Christophe Dechavanne en larmes, a fait “le deuil” de son fils : “C’est très difficile à vivre” (VIDEO)

Mis à jour le 8 janvier 2026 à 20:58
Dans "Un dimanche à la campagne" face à Frédéric Lopez sur France 2, Christophe Dechavanne a craqué en évoquant son fils...

Stéphane de Groodt, Aurélie Valognes et Christophe Dechavanne étaient les invités de Frédéric Lopez ce dimanche 18 février 2024 dans Un dimanche à la campagne sur France 2. À la fin de leur week-end, les trois personnalités ont toutes été émues aux larmes en se confiant sur les moments les plus émouvants de leur carrière ou de leur vie personnelle. C’est le cas de l’ex-animateur de TF1, qui vient de sortir son autobiographie Sans transition…, et qui a confié, à fleur de peau : "Dans ma vie privée, j’ai été très souvent très triste. Professionnellement, ça va bien. Après, être heureux, c’est autre chose". 

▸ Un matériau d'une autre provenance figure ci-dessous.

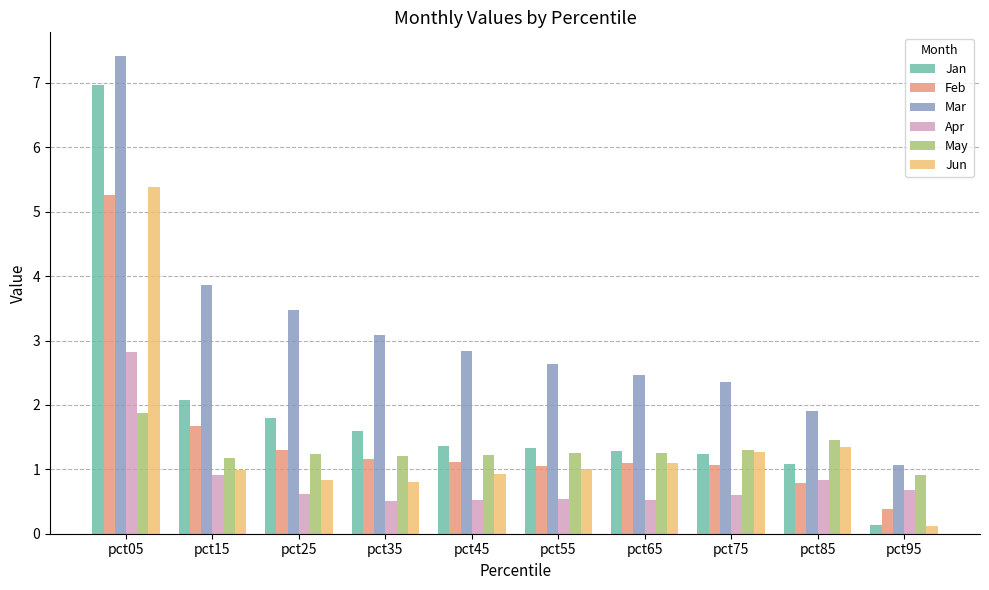

The value of Mar at pct95 is 0.3. True or false?

False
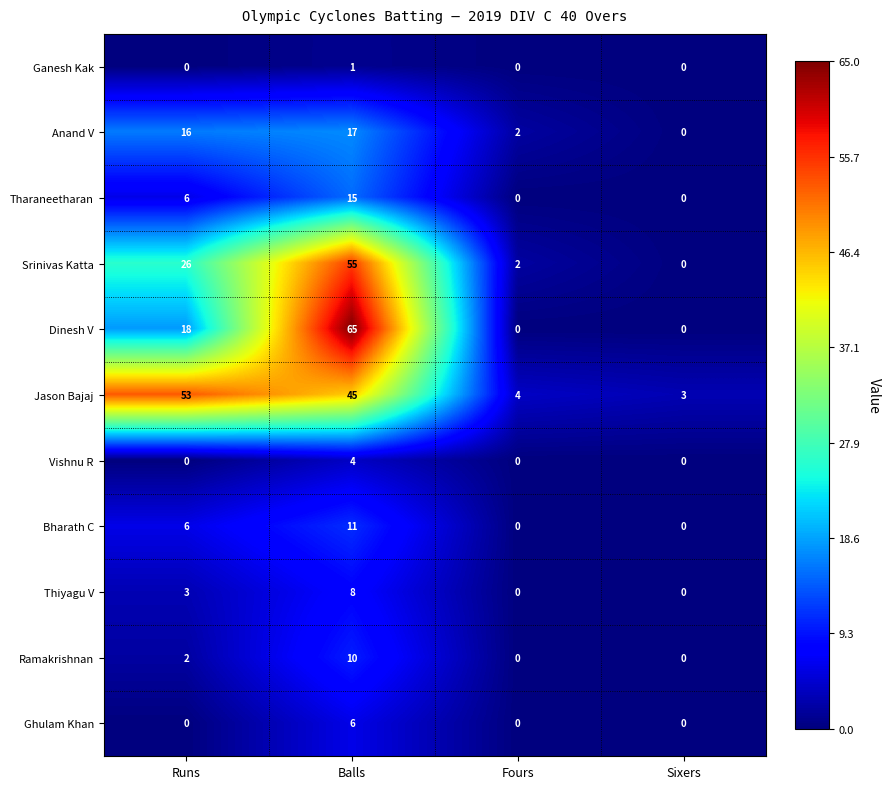

Where is Dinesh V nearest to the value 32?

Runs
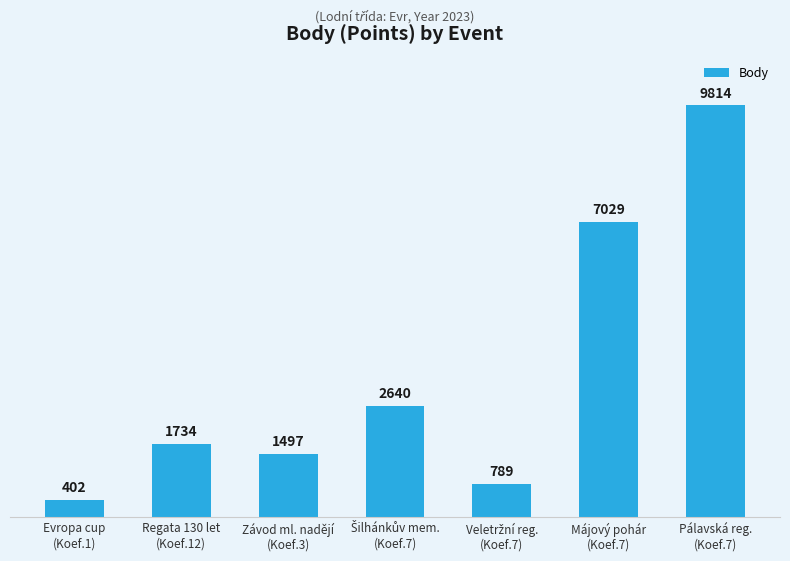

The chart shows a value of 9814 at Pálavská reg.
(Koef.7). True or false?

True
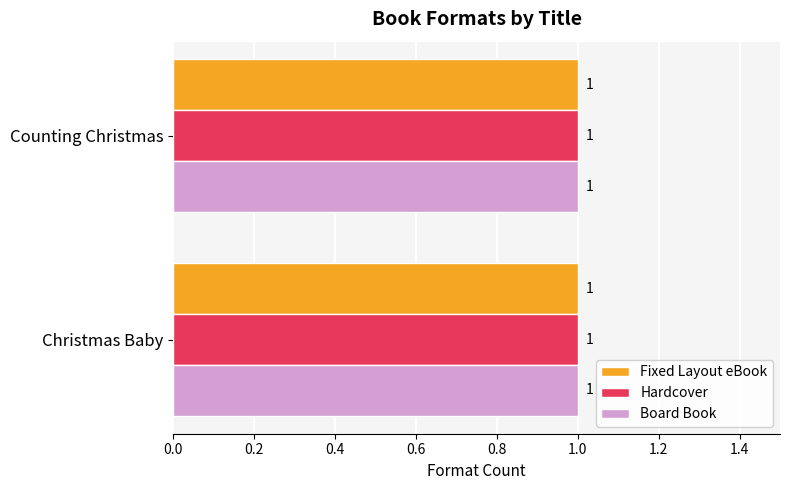

Is it true that Hardcover equals 29553993 at Counting Christmas?

False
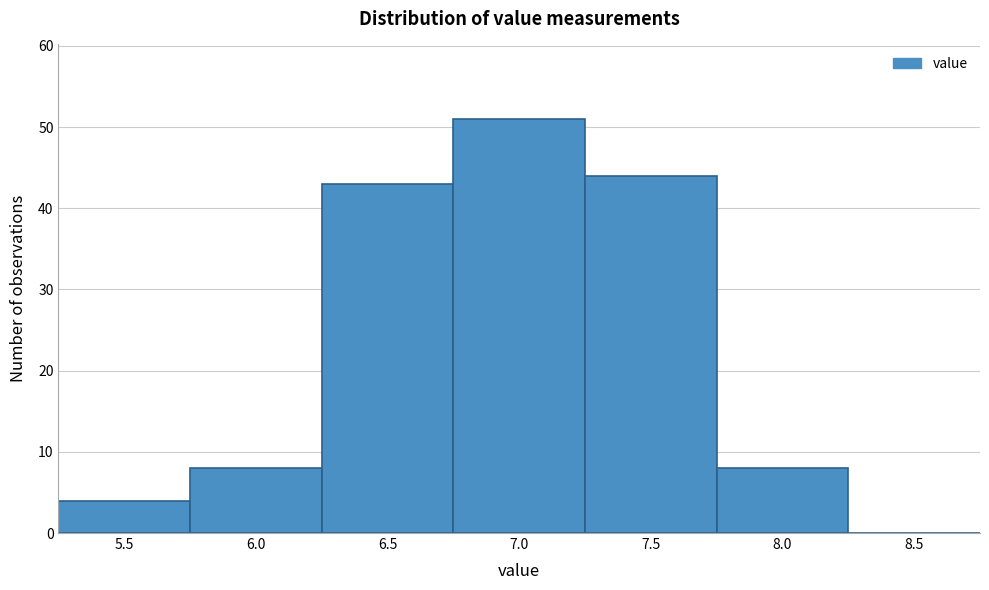

Reading left to right, list all the values displayed in this chart.

5.5=4	6.0=8	6.5=43	7.0=51	7.5=44	8.0=8	8.5=0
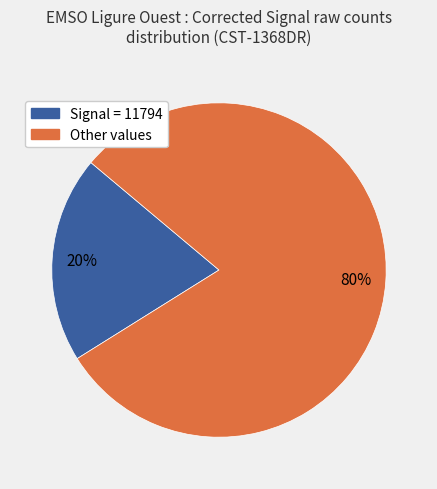

Is there any slice that represents more than half of the pie?

Yes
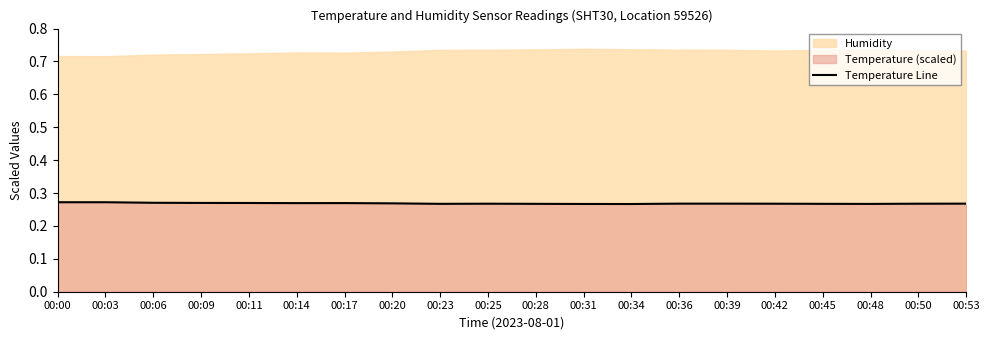

What is the value of the 13th point from the left?

0.3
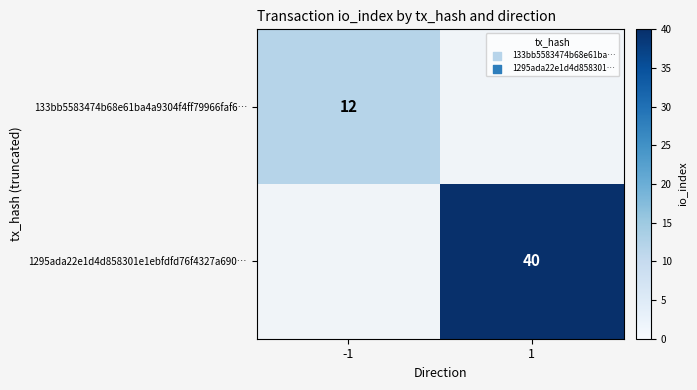

Is the value of 133bb5583474b68e61ba4a9304f4ff79966faf6… at -1 greater than the value of 1295ada22e1d4d858301e1ebfdfd76f4327a690… at 1?

No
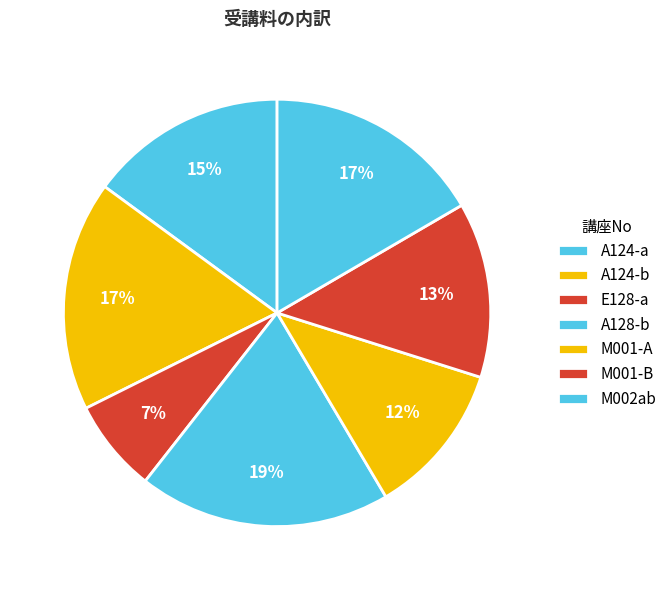

What is the total percentage of M001-B and M002ab?

29.9%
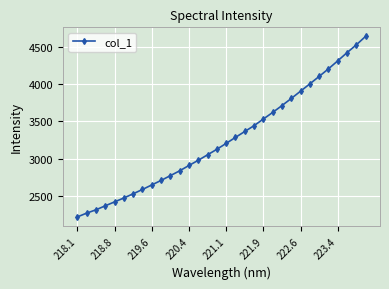

True or false: there are more than 2 points higher than both neighbors.

False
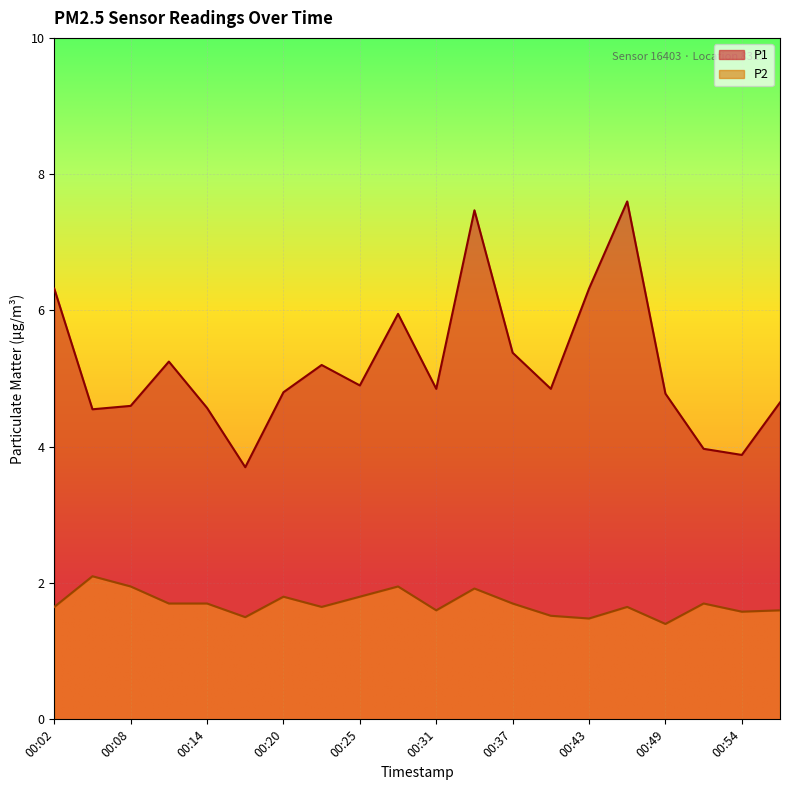

At how many categories does at least one series exceed 4?

17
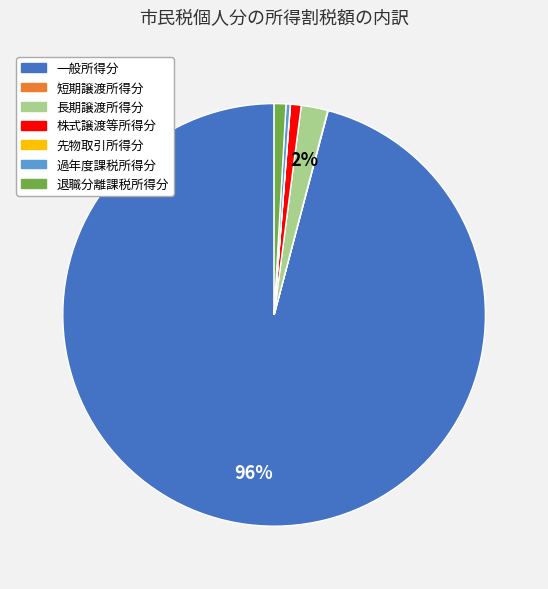

To the nearest percent, what is the difference between the largest and smallest slice percentages?

96%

Christophe Dechavanne a été ensuite submergé par l’émotion lorsque Frédéric Lopez lui a demandé "quel genre de père" il a été avec ses trois enfants, qu’il a eus avec trois femmes différentes. Après un long silence, l’acolyte de Léa Salamé dans Quelle Époque ! a pris le temps de reprendre ses esprits en buvant un verre d’eau avant de sécher ses larmes : "Deux minutes… J’arrive…". Il a ensuite répondu à la question la gorge nouée, en révélant qu’il a perdu contact du jour au lendemain avec son fils dont il était pourtant très proche auparavant : "J’ai été un bon père, je crois. J’ai fait avec ce qu’on me donnait, comme je me suis séparé à chaque fois des mamans. Mais j’ai sûrement merdé, oui. J’ai un peu négligé la grande parce que je me suis beaucoup occupé de la petite, et… Pour mon fils, c’est plus compliqué. C’est ce qui m’a perturbé le plus, là. C’est très difficile de ne pas en parler, parce que je ne peux pas dire que je n’ai pas trois enfants. J’en ai trois, que j’aime autant. Mais il y en a un dont j’ai été obligé de faire le deuil. Il n’est pas mort, il est vivant, mais il n’est plus là. Ni pour moi, ni pour ses soeurs. C’est très difficile à vivre et c’était tout à fait inattendu. Je l’ai vu cinq minutes au mariage de ma fille. Et sinon, je ne l’ai plus jamais vu. S’il veut revenir, il va falloir qu’il se magne un petit peu le cul, parce que ça va être tard, après. Mais il a tout… Toute ma détestation et tout mon amour".